Deploying is also one command:
vercel deploy
Nothing about the agent changes when it deploys. The sandbox swaps to Vercel Sandbox without a code change. The agent you were talking to in dev is reachable at a public URL. The deploy does not interrupt in-flight sessions — a session mid-task when you push finishes on the version it started on.
Getting Started
The public preview is available now. The CLI wizard walks from picking a model to a running dev server in under a minute:
npx eve@latest init my-agent
If you want a coding agent to set it up:
Set up an Eve agent for the user. Eve is a filesystem-first TypeScript
framework for durable agents, published as the npm package eve. Read its
docs: once eve is installed they are bundled at node_modules/eve/docs.

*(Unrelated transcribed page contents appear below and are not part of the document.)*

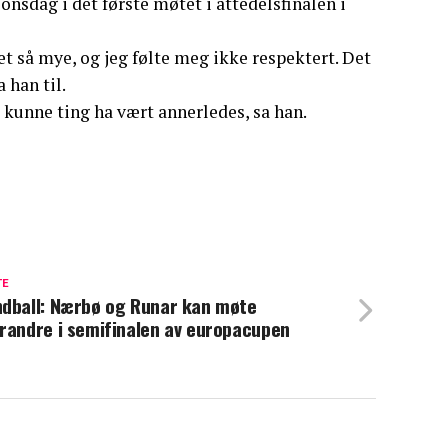
nsdag i det første møtet i åttedelsfinalen i
et så mye, og jeg følte meg ikke respektert. Det
 han til.
 kunne ting ha vært annerledes, sa han.
TE
dball: Nærbø og Runar kan møte
randre i semifinalen av europacupen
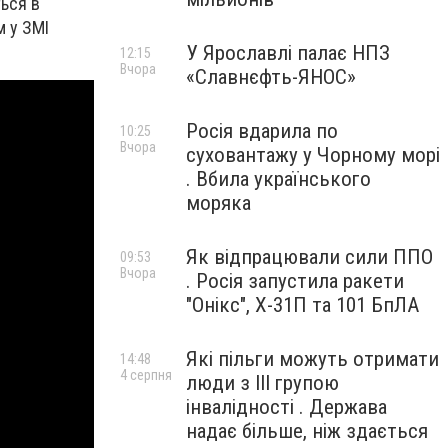
ться в
м у ЗМІ
У Ярославлі палає НПЗ
12:15
Вчора
«Славнєфть-ЯНОС»
Росія вдарила по
10:25
Вчора
суховантажу у Чорному морі
. Вбила українського
моряка
Як відпрацювали сили ППО
09:53
Вчора
. Росія запустила ракети
"Онікс", Х-31П та 101 БпЛА
Які пільги можуть отримати
14:48
4 серпня
люди з III групою
інвалідності . Держава
надає більше, ніж здається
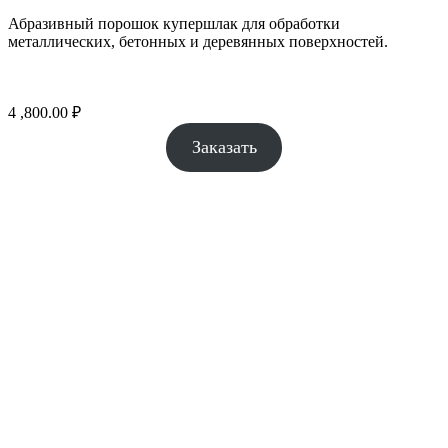
Абразивный порошок купершлак для обработки
металлических, бетонных и деревянных поверхностей.
4 ,800.00
₽
Заказать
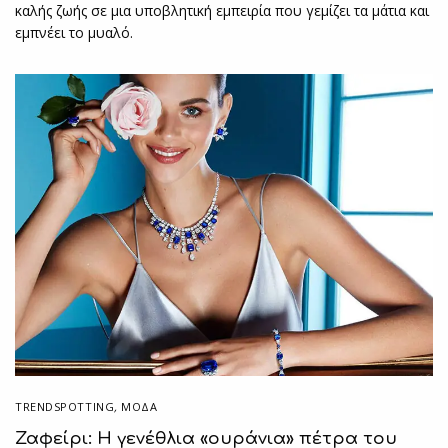
καλής ζωής σε μια υποβλητική εμπειρία που γεμίζει τα μάτια και
εμπνέει το μυαλό.
TRENDSPOTTING
,
ΜΟΔΑ
Ζαφείρι: Η γενέθλια «ουράνια» πέτρα του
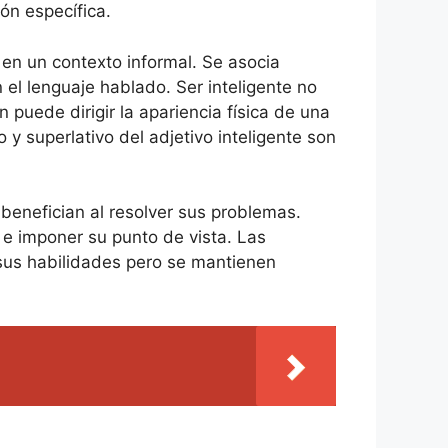
ión específica.
 en un contexto informal. Se asocia
el lenguaje hablado. Ser inteligente no
n puede dirigir la apariencia física de una
y superlativo del adjetivo inteligente son
 benefician al resolver sus problemas.
 e imponer su punto de vista. Las
 sus habilidades pero se mantienen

Scaffold with `npx eve@latest init <name>`. Make sure agent/agent.ts and
agent/instructions.md exist, then add a first typed tool at
agent/tools/get_weather.ts using defineTool from eve/tools with a Zod
inputSchema and an inline execute. Start the dev server, then exercise
the HTTP API: create a session with POST /eve/v1/session, attach to
GET /eve/v1/session/:id/stream, and send a follow-up with the returned
continuationToken.
Documentation is at eve.dev/docs. Development is open at github.com/vercel/eve.
Why This Matters
A year ago, agents triggered less than 3% of deployments on Vercel. Now they trigger around 29%. Vercel expects half of all deployments to come from agents soon.
The inflection point is the same one that happened with the web before Next.js: enough people had built the same thing the hard way that the abstractions had earned their existence. Every generation of software reaches this point — the moment where the plumbing is well understood enough to be hidden, so you can focus on what you are building rather than how it runs.
For agents, that moment is now. An agent is a directory. Eve runs it.